Jay Cooke eventually donated his mansion to a progressive women's college, the Ogontz School for Girls. The school moved, and eventually became the Abington Campus of Penn State University. In the school’s final year at Ogontz, student Amelia Earhart attended Sunday worship at St. Paul's, the second person and first woman to fly solo across the Atlantic – an early supporter of the Equal Rights Amendment and an inspiration to women everywhere.
During the Gilded Age, St. Paul’s was home to many of Philadelphia’s wealthiest, including the Widener family, one of the richest families in American history. Their friends, the Art Nouveau artist Louis Comfort Tiffany, and the noted architect Horace Trumbauer, expanded and graced the church with thirteen spectacular stained-glass windows. It is documented that Julian Abele, the first African American architecture graduate of the University of Pennsylvania (and Horace Trumbauer's Chief Designer), actually did much of the expansion design work.
The Widener family, preparing for their daughter’s wedding, returned from Europe in 1912 and held a glittering party aboard ship with the captain present; the very hour on its maiden voyage that the RMS Titanic was struck by an iceberg. Our church vestry member George D. Widener (who was also a Director of the Pennsylvania Academy of Fine Arts) and his son Harry were lost at sea; and in memory of George Widener, Tiffany designed a window at St. Paul's, showing Christ with a shepherd’s staff in front of an iceberg with the Northern Lights behind, and another window in memory of son Harry Widener.

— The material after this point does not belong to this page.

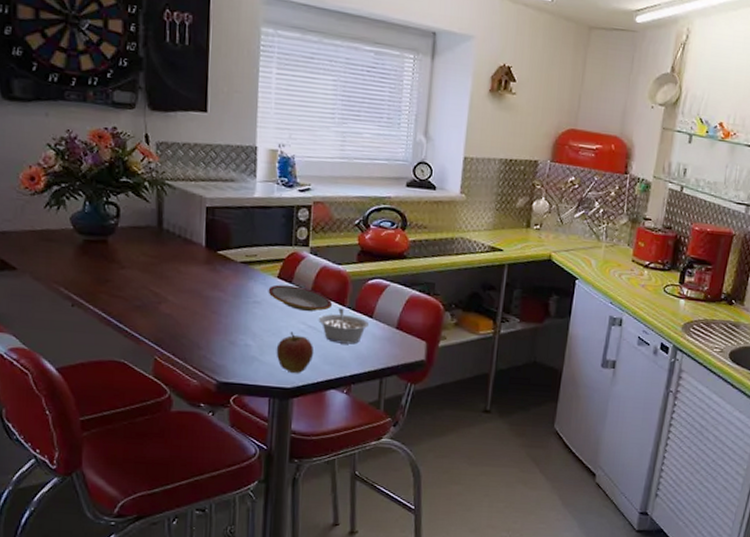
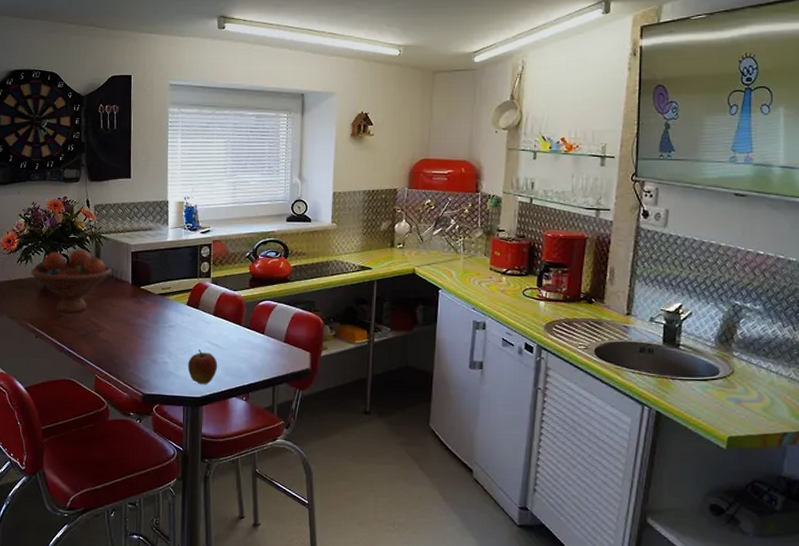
fruit bowl: none [63,197,179,278] -> present [30,249,112,312]
plate: present [268,284,333,311] -> none [180,311,231,331]
legume: present [318,308,370,344] -> none [220,327,262,358]

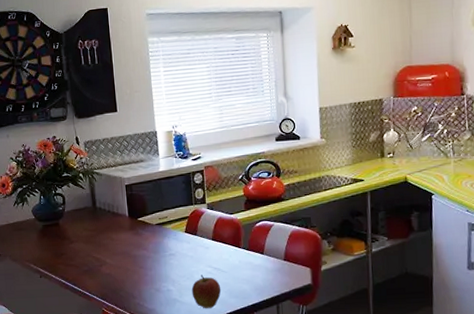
fruit bowl: present [30,249,112,312] -> none [28,187,108,250]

In 1925, an AM radio station, WIBG (standing for “Why I Believe in God”) was started in the basement of St. Paul's by church member Dr. Theodore Elsner. Eventually sold, WIBG AM RADIO 99 went on to become THE premier Top40 radio station in the Delaware Valley throughout the Civil Rights Era (1950s to mid-60s). It was THE place on the transistor radio dial where white baby boomers first heard black rhythm and blues music, and where black teenagers first heard white rock and pop music. St. Paul’s Sunday services were broadcast on WIBG AM 99 until well into the late 1960s. Dr. Theodore Elsner went on to become the first radio and television advisor of Billy Graham.